**TRAVAIL À FAIRE:** Recopiez un passage du texte sur la répression des étudiants : commencez aux mots « La répression s’installe » et arrêtez-vous après les mots « Paul-Valéry à Montpellier. ».

**TEXTE SOURCE:**

:::::

Les cas de répression des étudiants se multiplient dans plusieurs villes. Le 7 mars à Grenoble, alors que le cortège étudiant rejoint la manifestation du centre-ville depuis le campus, « on a été arrêtés par un barrage d’une vingtaine de CRS. Ils nous ont ordonné de nous disperser et qui nous ont gazés avec des lacrymos », raconte Emma, présidente de l’Unef locale. « On a essayé de rester en groupe compact et de prendre un chemin sur le côté mais d’autres CRS sont arrivés par-derrière et nous ont matraqués », raconte-t-elle encore.

Les étudiants ont fini par échapper au dispositif « au bout d’une trentaine de minutes, après que la CGT ait fait pression sur eux en disant qu’ils ne feraient pas partir la manif sans nous. » Une intervention du même type a lieu deux jours plus tard, le 9 mars, à Nantes. Plusieurs associations et syndicats ont dénoncé à cette occasion « différentes violences et intimidations », après la levée d’un barrage filtrant sur le périphérique.

 

Des « policiers en tenue anti-émeutes » dans l’université

 

La répression s’installe aussi au cœur même des universités. Des dispositifs de contrôle drastiques, voire des fermetures complètes de bâtiments universitaires, ont eu lieu ici et là lors des mobilisations. Une forme de répression administrative visant à empêcher les actions de blocage et les occupations. On retrouve par exemple cette pratique le 10 février à Paris 1 Panthéon-Sorbonne ; ou le 7 mars à l’université Paul-Valéry à Montpellier.

En outre, le passage des cours en distanciel peut constituer un moyen de répression insidieux. « Certains enseignants n’hésitent pas à passer leurs cours en distanciel et à maintenir le contrôle continu sur les jours de mobilisation », explique Emma. Victor Mendez, président de l’UNEF à Nanterre fait le même constat : « La politique de répression du gouvernement passe d’abord par les présidences d’université qui essayent d’étouffer le mouvement en généralisant les cours à distance. »

Le 17 mars, à Grenoble, des étudiants ont envahi le hall d’entrée de la présidence pour exiger justement que le distanciel ne soit pas utilisé contre la grève. Le directeur général des services a proposé de recevoir une délégation de trois jeunes ; mais les 150 étudiants réunis dans le hall et à l’extérieur souhaitent un échange devant le groupe élargi. « Sinon, à chaque fois ils nous font de la langue de bois dans le bureau et on obtient rien », justifie Emma de l’UNEF.

C’est alors que les étudiants restés à l’extérieur alertent sur l’arrivée « d’environ cinq camions, pour un peu plus d’une vingtaine de policiers ». En apprenant, via des agents de sécurité, que le directeur général des services est « parti par une issue de secours, après avoir appelé la police », ceux occupant le hall prennent la décision d’en sortir. Face à eux : des « policiers en tenue anti-émeutes, entrés en bousculant un peu des camarades de l’extérieur », décrit Emma. « Ils n’ont pas eu à utiliser la force pour que l’on sorte. Mais ça nous a choqués », soutient la responsable de l’UNEF. « On chantait des slogans et un envahissement de la présidence, ça se fait régulièrement… Un cap a été franchi sur une action mineure ».

D’autres présidences d’universités n’ont pas hésité à faire intervenir les forces de l’ordre, comme à Strasbourg, Brest ou encore sur le site de l’EHESS à Aubervilliers, où 20 étudiants ont été placés en garde à vue le 23 janvier. « On a l’impression que les présidents d’université ont pour consigne de ne pas lâcher du lest sur l’organisation étudiante », conclut Emma.

:::::

**DONNÉES FOURNIES:**
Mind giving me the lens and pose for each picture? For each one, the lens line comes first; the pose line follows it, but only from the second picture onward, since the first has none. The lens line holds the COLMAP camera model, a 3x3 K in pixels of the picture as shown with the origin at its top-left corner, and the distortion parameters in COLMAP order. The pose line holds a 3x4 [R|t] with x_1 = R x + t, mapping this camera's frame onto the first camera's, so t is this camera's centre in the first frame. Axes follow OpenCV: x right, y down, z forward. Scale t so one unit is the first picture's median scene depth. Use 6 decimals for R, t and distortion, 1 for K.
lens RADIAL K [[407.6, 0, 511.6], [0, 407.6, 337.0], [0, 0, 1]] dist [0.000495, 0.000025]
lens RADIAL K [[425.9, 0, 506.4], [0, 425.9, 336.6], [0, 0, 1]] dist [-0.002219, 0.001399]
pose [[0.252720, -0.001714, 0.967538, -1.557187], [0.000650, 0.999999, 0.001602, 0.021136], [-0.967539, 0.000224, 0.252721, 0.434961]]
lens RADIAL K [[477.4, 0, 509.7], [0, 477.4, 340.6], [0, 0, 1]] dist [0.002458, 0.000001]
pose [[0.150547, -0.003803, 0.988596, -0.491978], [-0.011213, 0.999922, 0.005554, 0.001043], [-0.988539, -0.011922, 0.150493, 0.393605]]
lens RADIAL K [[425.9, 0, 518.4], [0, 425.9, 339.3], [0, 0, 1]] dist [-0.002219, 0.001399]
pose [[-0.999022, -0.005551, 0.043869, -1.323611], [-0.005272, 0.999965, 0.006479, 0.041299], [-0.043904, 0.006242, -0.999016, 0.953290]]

:::::

**RÉPONSE:**
La répression s’installe aussi au cœur même des universités. Des dispositifs de contrôle drastiques, voire des fermetures complètes de bâtiments universitaires, ont eu lieu ici et là lors des mobilisations. Une forme de répression administrative visant à empêcher les actions de blocage et les occupations. On retrouve par exemple cette pratique le 10 février à Paris 1 Panthéon-Sorbonne ; ou le 7 mars à l’université Paul-Valéry à Montpellier.